The main contributions of the paper are:

  1. Tokenization Method: The k-disks approach for discretizing trajectory data achieves an expected discretization error of merely 1 cm, providing a granular and accurate representation of motion data.
  2. Transformer-Based Model: The proposed model conditions on map information and initial states of agents to produce a distribution over future actions. This enables dynamic interaction modeling that is particularly effective for simulating driving environments.
  3. State-of-the-Art Performance: When evaluated on the Waymo Sim Agents Benchmark, Trajeglish surpasses previous state-of-the-art models by 3.3% on the realism meta metric and by 9.9% on the interaction metric, demonstrating its ability to generate more realistic and interactive traffic scenarios.

Experimental Validation

The authors validate their model on multiple fronts:

  • Partial and Full Control Settings: Detailed experiments demonstrate the robustness of Trajeglish in both full and partial control scenarios.
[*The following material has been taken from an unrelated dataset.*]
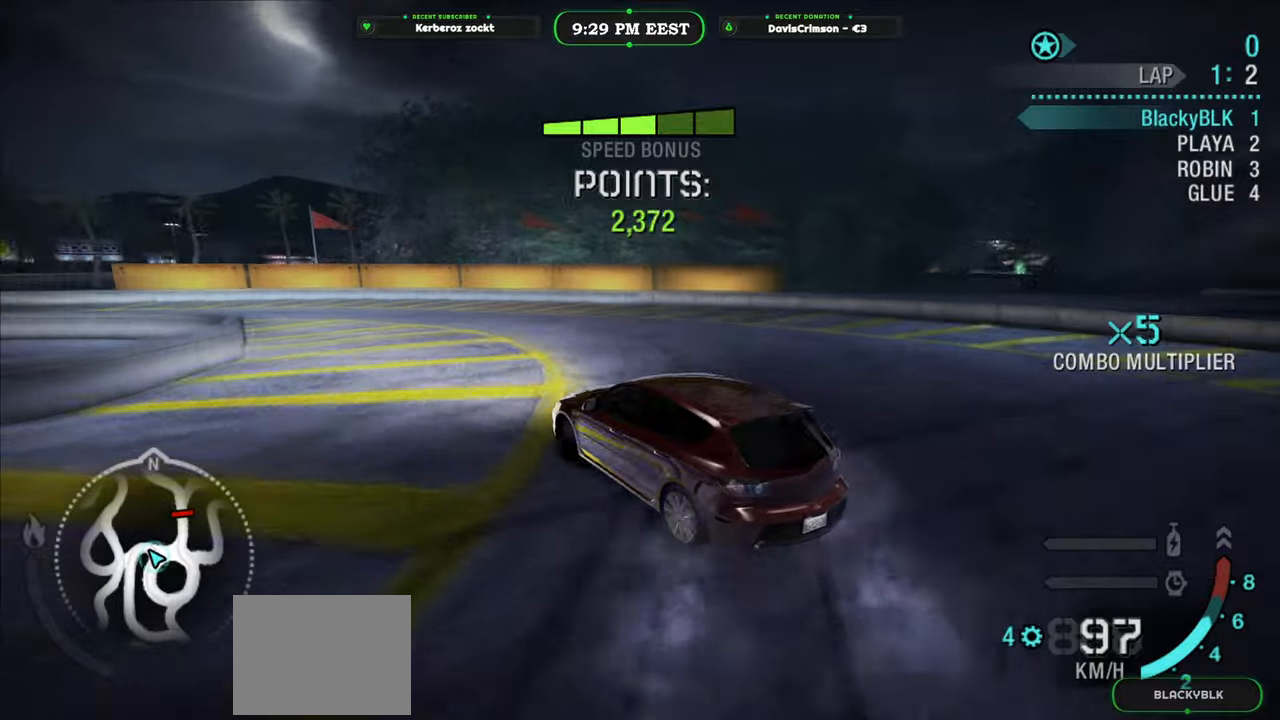
{"buttons": ["R2"], "left_stick": "center", "events": [[133, "left_stick", "left"], [433, "left_stick", "center"]]}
The model effectively handles interactions among multiple agents when some are controlled by the model and others are on replay.
  • Scalability: The model's scalability is tested with respect to parameter count and dataset size. Results show that larger models and datasets significantly enhance performance, indicating that Trajeglish benefits substantially from more extensive training data.
  • Transferability: The model's ability to generalize across different datasets is tested using the nuScenes dataset. Fine-tuning Trajeglish on nuScenes scenarios yields lower negative log-likelihood (NLL) compared to training a model from scratch, underscoring its adaptability.

Implications and Future Directions

The practical implications of Trajeglish are noteworthy:

  • Improved Simulation Realism: By modeling interactions more accurately, Trajeglish can significantly enhance the quality of traffic simulations used for testing and developing self-driving systems.
  • Safety Enhancements: Enhanced simulation environments can potentially contribute to safer AV deployment by allowing for more rigorous and realistic testing.

From a theoretical perspective, Trajeglish pushes the boundary in modeling dynamic, multi-agent environments using discrete sequence techniques. The success of the k-disks tokenization approach also opens avenues for similar methods to be applied in other domains requiring fine-grained spatial and temporal modeling.

Future work may delve into further optimizing intra-timestep interactions, exploring larger datasets to fully leverage the model's scalability, and extending the model's application to more complex driving scenarios involving edge cases and rare events.

Conclusion

Trajeglish represents a sophisticated step forward in the domain of self-driving simulations. By combining granular tokenization with a robust autoregressive model, it achieves significant improvements in realism and interaction modeling. This work sets the stage for more advanced and safer simulation environments, critical for the development and deployment of autonomous vehicles.